When organizations apply data protection requirements in People Analytics, there are certain risks. With Anna Horvath, Director and Head of Compensation and Benefits at Assa Abloy, we talked about how organizations can reduce these risks.
She emphasized that setting-up governance, risk and compliance (GRC) framework and tools are crucial for organizations to meet the legal data privacy and ethics requirements.
In this interview, discover her recommendations on how organizations can start the journey towards privacy and ethics in People Analytics.
Hyperight: Can you please tell us more about you? What are your professional background and current working focus?
Anna Horvath: I am originally from Hungary, have lived in the Netherlands and the UK before moving to Sweden. I studied organization sociology and got my first internship in HR controlling, and since then I am operating in HR reporting, compensation and benefits, and HR compliance and governance. I had my adventures in the oil and energy sector, as well as in the wholesale retail industry and in 2018 I joined ASSA ABLOY Group`s headquarter in Stockholm. Until recently, I was responsible for data compliance and governance in global HR processes, including analytics. Since April, I hold the Group Head of Compensation and Benefits role, still taking accountability for the HR governance and compliance activities via my team.
Hyperight: At this edition of the Nordic People Analytics Summit, the topic of your presentation will be “Privacy and Ethics in People Analytics”. What can the delegates at the event expect from your presentation?

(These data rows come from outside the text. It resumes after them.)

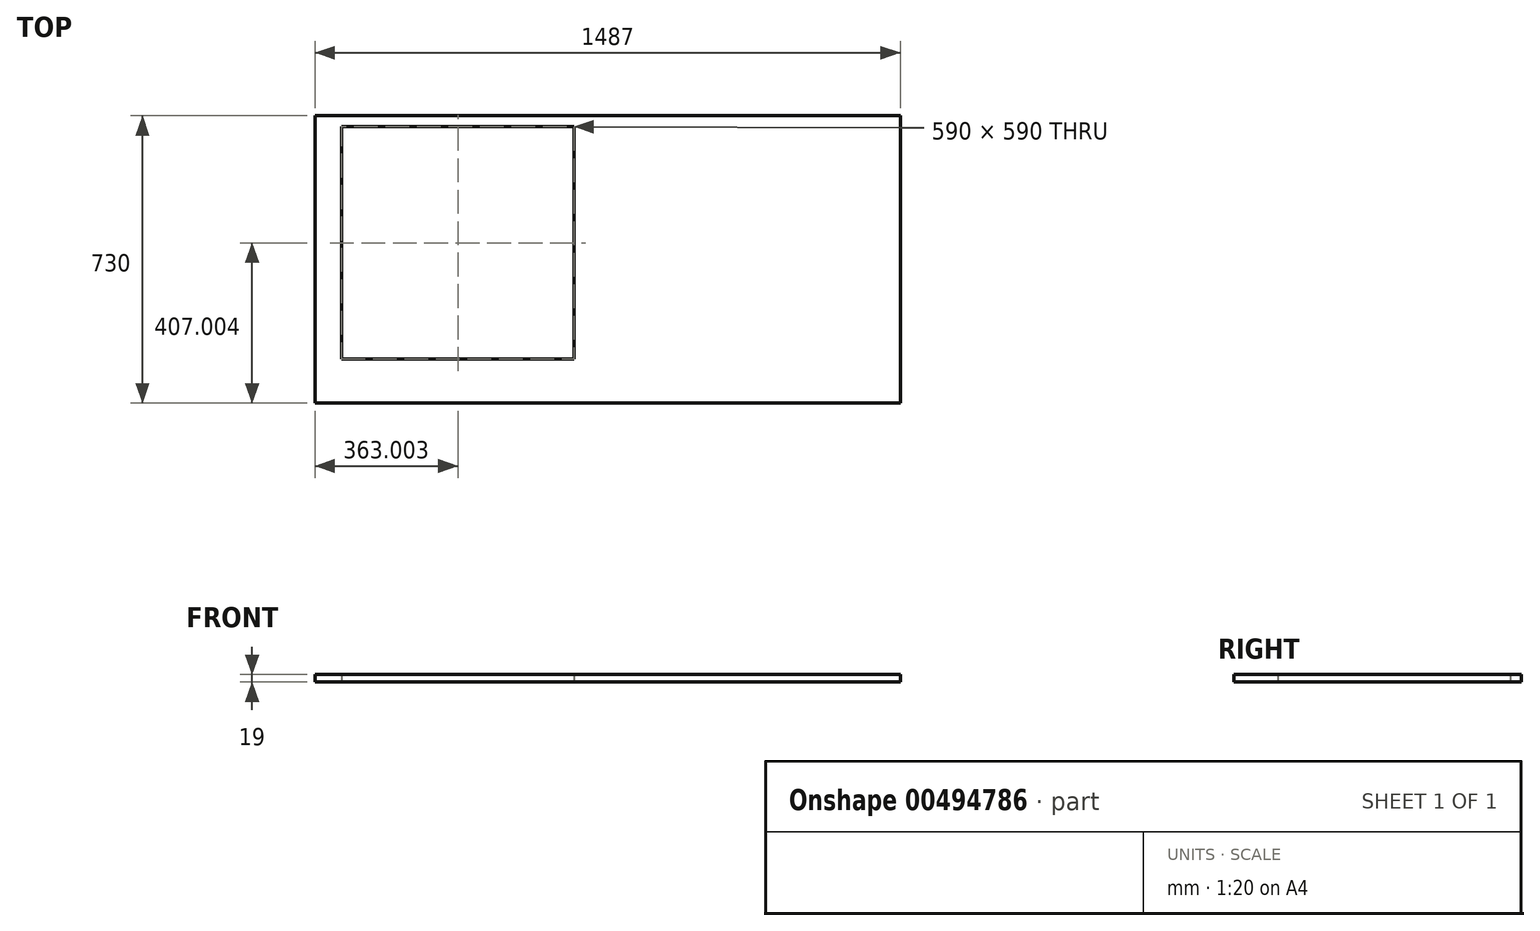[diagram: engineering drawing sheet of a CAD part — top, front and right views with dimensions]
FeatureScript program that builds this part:
annotation { "Feature Type Name" : "Feature", "Feature Type Description" : "" }
export const myFeature = defineFeature(function(context is Context, id is Id, definition is map)
    precondition{}
    {
        {
            var Q0;
            Q0=qCreatedBy(makeId("Top.planeOp"),FACE);
            var sketch = newSketch(context, id + "F0", { "sketchPlane" : qUnion([Q0])});
            skLineSegment(sketch, "E0.bottom", {"start": v(-63.4, -41.76) * mm, "end": v(1423.6, -41.76) * mm});
            skLineSegment(sketch, "E0.top", {"start": v(-63.4, 688.24) * mm, "end": v(1423.6, 688.24) * mm});
            skLineSegment(sketch, "E0.left", {"start": v(-63.4, -41.76) * mm, "end": v(-63.4, 688.24) * mm});
            skLineSegment(sketch, "E0.right", {"start": v(1423.6, -41.76) * mm, "end": v(1423.6, 688.24) * mm});
            skSolve(sketch);
        }
        {
            var Q0;
            Q0=makeQuery(id+"F0.imprint","IMPRINT",FACE,{"disambiguationData":[TD([[makeQuery(id+"F0.imprint","IMPRINT",EDGE,{"derivedFrom":sQuery(id+"F0.wireOp",EDGE,"E0.bottom")}),1.0]])]});
            extrude(context, id + "F1", {"entities" : qUnion([Q0]), "depth" : 19 * mm});
        }
        {
            var Q0;
            Q0=qCreatedBy(makeId("Top.planeOp"),FACE);
            var sketch = newSketch(context, id + "F2", { "sketchPlane" : qUnion([Q0])});
            skLineSegment(sketch, "E1.bottom", {"start": v(4.6, 70.24) * mm, "end": v(594.6, 70.24) * mm});
            skLineSegment(sketch, "E1.top", {"start": v(4.6, 660.24) * mm, "end": v(594.6, 660.24) * mm});
            skLineSegment(sketch, "E1.left", {"start": v(4.6, 70.24) * mm, "end": v(4.6, 660.24) * mm});
            skLineSegment(sketch, "E1.right", {"start": v(594.6, 70.24) * mm, "end": v(594.6, 660.24) * mm});
            skSolve(sketch);
        }
        {
            var Q0;
            Q0 = qSketchRegion(id + "F2", true);
            extrude(context, id + "F3", {"entities" : qUnion([Q0]), "operationType" : NewBodyOperationType.REMOVE, "depth" : 25 * mm});
        }
    });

Anna Horvath: I would like to show how ASSA ABLOY utilizes the GRC (governance, risk and compliance) framework and tool to meet data privacy and ethics requirements in People Analytics. I will bring real life examples and hands-on solutions to manage the always changing and demanding global legal environment of data protection.
Hyperight: In your presentation, you will speak more about how organizations comply in practice with General Data Protection Regulation (GDPR) and other data protection requirements globally. You will introduce the risk-based approach for that. Can you tell us more about this approach and its importance for organizations?
Anna Horvath: Applying a GRC framework with the right tools can enable the organization to meet data privacy and ethics requirements while making people data analytics smooth and seamless. A good GCR framework identifies, reduces and manages data privacy risks in a continuous manner on all levels in the organization.
Hyperight: What are the risks organizations may face when applying data protection requirements in People Analytics, and how can they reduce these risks and ensure ethical data utilization?
Anna Horvath: HR is working with employees candidates personal data, time to time sensitive personal data. In People Analytics, normally aggregated data is analyzed and presented, however those aggregated data are coming from personal data. It is crucial to ensure when data is being aggregated, and whether the right safety measures are applied.
Who has access to the data? Is it possible to drill down? How is the data collected? What is the aim of the data collection? How is it aggregated? Is it anonymized? etc.
Data protection laws are strict, and data protection authorities, as well as workers councils, are keeping their eyes on the organization to comply with the requirements.
Hyperight: How can organizations set up this risk-based approach in People Analytics?
Anna Horvath: Set up a GRC framework, and identify the tools that are best fit for the organization.
Define clear processes and responsibilities.
Hyperight: You will also speak about privacy by design, where privacy becomes a significant factor when designing new products and services. How is this possible in People Analytics when covering global privacy requirements?
Anna Horvath: Data is collected and analyzed in a system. Excel is a system as well. That system shall be designed in line with the data protection requirements. We don’t always have to think about complex technical solutions: Have the right access management in place. Have the right data storage in place. Have the rules of sharing the data in place.
If the organization has an HR information system, then take data privacy requirements into consideration at every step of the configuration and implementation of the system.
Hyperight: What are your recommendations to those thinking of applying privacy and ethics in people analytics? Where should they start, and what to pay attention to?
Anna Horvath: Start with the basics, check the relevant legal requirements and apply the necessary changes on the processes and systems. The first step is to understand the risk, for example, by carrying out a gap analysis between what is in place and what shall be in place. After identifying the most pressuring items, then it is possible to start to bring the solutions.
Hyperight: What’s the best advice you’ve received during your career, and what would be your advice for anyone interested in starting their career in data, people analytics and data-driven HR?
Anna Horvath: One of my favorite pieces of advice, which is very relevant when it comes to data-driven HR and People Analytics, has been: You need to have and understand the box before you start thinking outside of it.
I think it is important to get the basics right and operate well before we start applying changes and bringing in creative ideas. In data protection, you follow the rules.